Upon pausing, the leader may realize that the safety situation is much more dire than they initially thought, and they might be extremely reluctant to continue even if the laggard (who might remain ignorant) continues. However, as long as the leader does not anticipate this happening, this does not lower the probability that this condition is fulfilled. In fact, the leader physically cannot anticipate this happening if they are in any way rational, because of Conservation of Expected Evidence.
I think that even if I thought that takeover risk was pretty low (say 1-2%), I would at least be willing to pause for a few months to get that risk much closer to 0%. Perhaps I have a bad mental model of others' psyches, however.
I also expect that if takeover risk is very high, pausing for a few months and doing some safety checks might make this fact clear to the leader's people, causing a longer pause.
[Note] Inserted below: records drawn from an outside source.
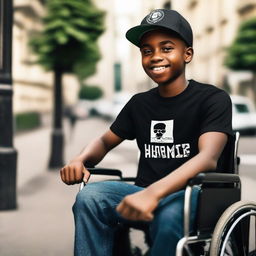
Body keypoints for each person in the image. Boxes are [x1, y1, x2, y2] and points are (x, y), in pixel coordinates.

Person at [60, 9, 233, 256]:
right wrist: (80, 160)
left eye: (166, 48)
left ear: (187, 54)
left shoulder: (212, 99)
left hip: (195, 196)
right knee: (90, 197)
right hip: (143, 190)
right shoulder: (139, 104)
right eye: (147, 51)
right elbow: (104, 141)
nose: (155, 57)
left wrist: (153, 194)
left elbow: (208, 158)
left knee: (170, 212)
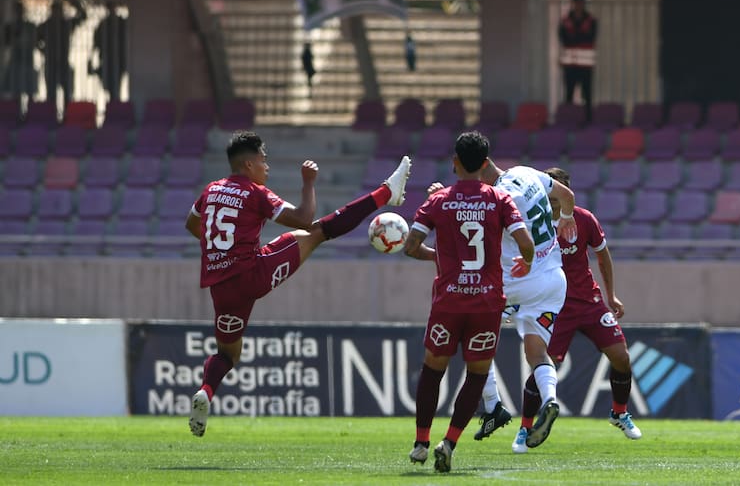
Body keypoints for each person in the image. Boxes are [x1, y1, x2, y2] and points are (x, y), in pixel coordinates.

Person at [185, 130, 411, 437]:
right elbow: (305, 218)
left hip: (221, 287)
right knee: (316, 233)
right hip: (253, 274)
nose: (267, 168)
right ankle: (386, 194)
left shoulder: (211, 190)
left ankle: (206, 392)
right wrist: (308, 181)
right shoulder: (255, 193)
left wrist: (220, 249)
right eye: (264, 161)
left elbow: (192, 224)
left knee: (227, 354)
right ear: (249, 164)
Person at [404, 131, 535, 473]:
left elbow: (410, 245)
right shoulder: (499, 199)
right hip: (487, 302)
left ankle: (420, 443)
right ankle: (448, 442)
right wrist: (529, 261)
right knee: (477, 373)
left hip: (449, 300)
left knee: (434, 367)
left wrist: (442, 258)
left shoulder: (438, 201)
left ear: (455, 163)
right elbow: (525, 243)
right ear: (486, 162)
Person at [429, 160, 577, 453]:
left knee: (467, 333)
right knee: (537, 353)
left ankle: (494, 405)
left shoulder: (499, 199)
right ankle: (549, 399)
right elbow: (567, 197)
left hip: (517, 282)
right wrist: (566, 219)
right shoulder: (527, 172)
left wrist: (440, 198)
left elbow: (471, 233)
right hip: (554, 281)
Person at [543, 166, 642, 440]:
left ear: (567, 191)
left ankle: (619, 413)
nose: (553, 194)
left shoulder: (583, 219)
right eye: (548, 187)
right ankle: (527, 427)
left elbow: (603, 256)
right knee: (544, 365)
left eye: (558, 188)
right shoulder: (533, 222)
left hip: (589, 301)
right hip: (554, 304)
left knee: (621, 358)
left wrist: (611, 296)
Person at [36, 0, 87, 103]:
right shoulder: (47, 25)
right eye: (55, 10)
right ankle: (51, 117)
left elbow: (83, 16)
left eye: (59, 10)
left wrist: (75, 2)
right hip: (51, 63)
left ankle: (66, 117)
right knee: (51, 95)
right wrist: (44, 51)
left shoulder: (66, 24)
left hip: (63, 63)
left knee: (67, 94)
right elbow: (35, 40)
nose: (57, 13)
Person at [558, 0, 597, 120]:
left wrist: (574, 36)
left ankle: (588, 121)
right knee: (568, 94)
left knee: (587, 95)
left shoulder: (591, 20)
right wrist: (580, 35)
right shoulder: (565, 20)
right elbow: (564, 39)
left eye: (580, 3)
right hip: (570, 65)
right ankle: (569, 120)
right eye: (576, 3)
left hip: (585, 65)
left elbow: (591, 38)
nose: (578, 6)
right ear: (572, 4)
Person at [90, 0, 127, 101]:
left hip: (119, 59)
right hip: (107, 59)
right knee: (109, 85)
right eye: (110, 8)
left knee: (116, 85)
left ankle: (115, 104)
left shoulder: (122, 22)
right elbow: (96, 42)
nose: (112, 10)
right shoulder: (104, 24)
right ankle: (112, 103)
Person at [1, 0, 38, 99]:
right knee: (15, 93)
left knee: (30, 93)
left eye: (20, 10)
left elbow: (35, 43)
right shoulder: (10, 27)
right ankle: (17, 113)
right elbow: (6, 43)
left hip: (27, 62)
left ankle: (30, 113)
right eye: (17, 10)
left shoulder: (30, 26)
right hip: (16, 63)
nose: (19, 13)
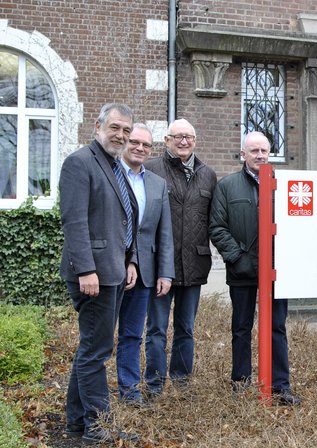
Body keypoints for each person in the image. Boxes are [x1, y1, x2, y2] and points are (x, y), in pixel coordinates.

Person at [60, 103, 139, 444]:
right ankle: (97, 427)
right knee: (96, 352)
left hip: (114, 272)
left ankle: (77, 423)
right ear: (98, 126)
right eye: (115, 128)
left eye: (126, 130)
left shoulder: (114, 166)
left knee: (90, 348)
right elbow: (74, 221)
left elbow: (124, 219)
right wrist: (86, 270)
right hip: (94, 276)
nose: (120, 135)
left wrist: (131, 259)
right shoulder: (79, 163)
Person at [209, 131, 300, 406]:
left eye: (264, 151)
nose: (260, 155)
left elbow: (295, 225)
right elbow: (217, 226)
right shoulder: (227, 186)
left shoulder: (282, 184)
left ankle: (280, 386)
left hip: (275, 272)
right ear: (243, 154)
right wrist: (237, 257)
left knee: (277, 328)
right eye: (254, 151)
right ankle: (241, 384)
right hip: (242, 270)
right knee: (241, 327)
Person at [144, 119, 217, 395]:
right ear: (167, 140)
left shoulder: (208, 174)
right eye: (178, 137)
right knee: (157, 329)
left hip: (194, 265)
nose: (183, 141)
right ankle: (154, 383)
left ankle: (182, 381)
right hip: (160, 265)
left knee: (186, 328)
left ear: (195, 140)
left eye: (188, 137)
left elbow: (213, 220)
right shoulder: (151, 170)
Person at [115, 123, 174, 405]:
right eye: (135, 142)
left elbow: (164, 232)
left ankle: (129, 392)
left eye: (146, 145)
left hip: (146, 273)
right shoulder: (110, 175)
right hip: (112, 268)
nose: (140, 148)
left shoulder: (157, 184)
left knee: (133, 334)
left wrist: (165, 272)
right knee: (99, 339)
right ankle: (93, 395)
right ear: (125, 142)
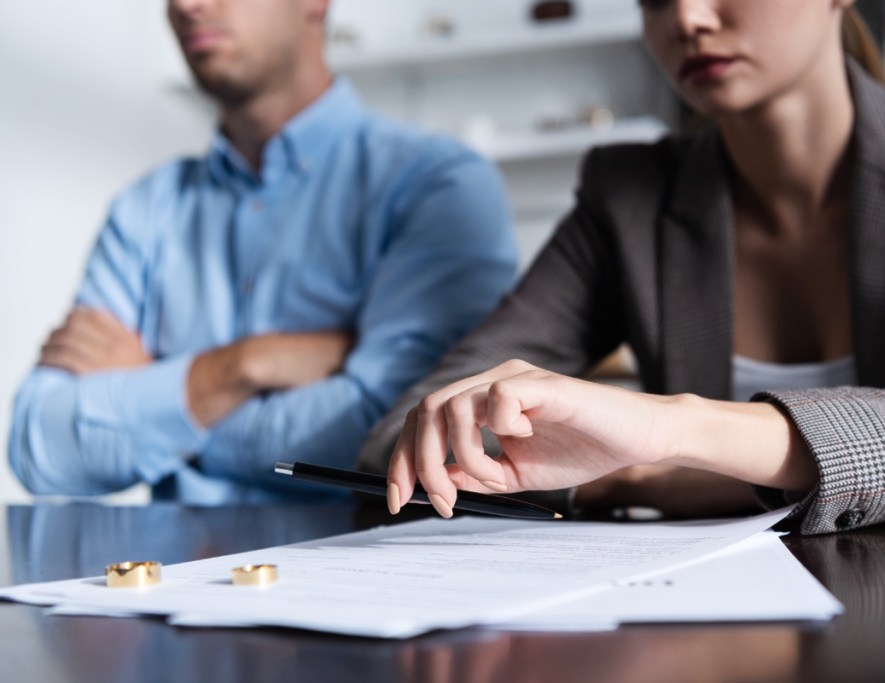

I doubt that this strategy will actually work, considering that the actors will likely look for hard-to-fake evidence. It may also backfire, decreasing the actors' trust and making it harder to debunk false negatives in the future.
In these worlds, concentration of power risk is already very high (near maximal). Improving some of the leader's conditions increases concentration of power risk. But if this risk is already at its limit, there is not much downside to doing so.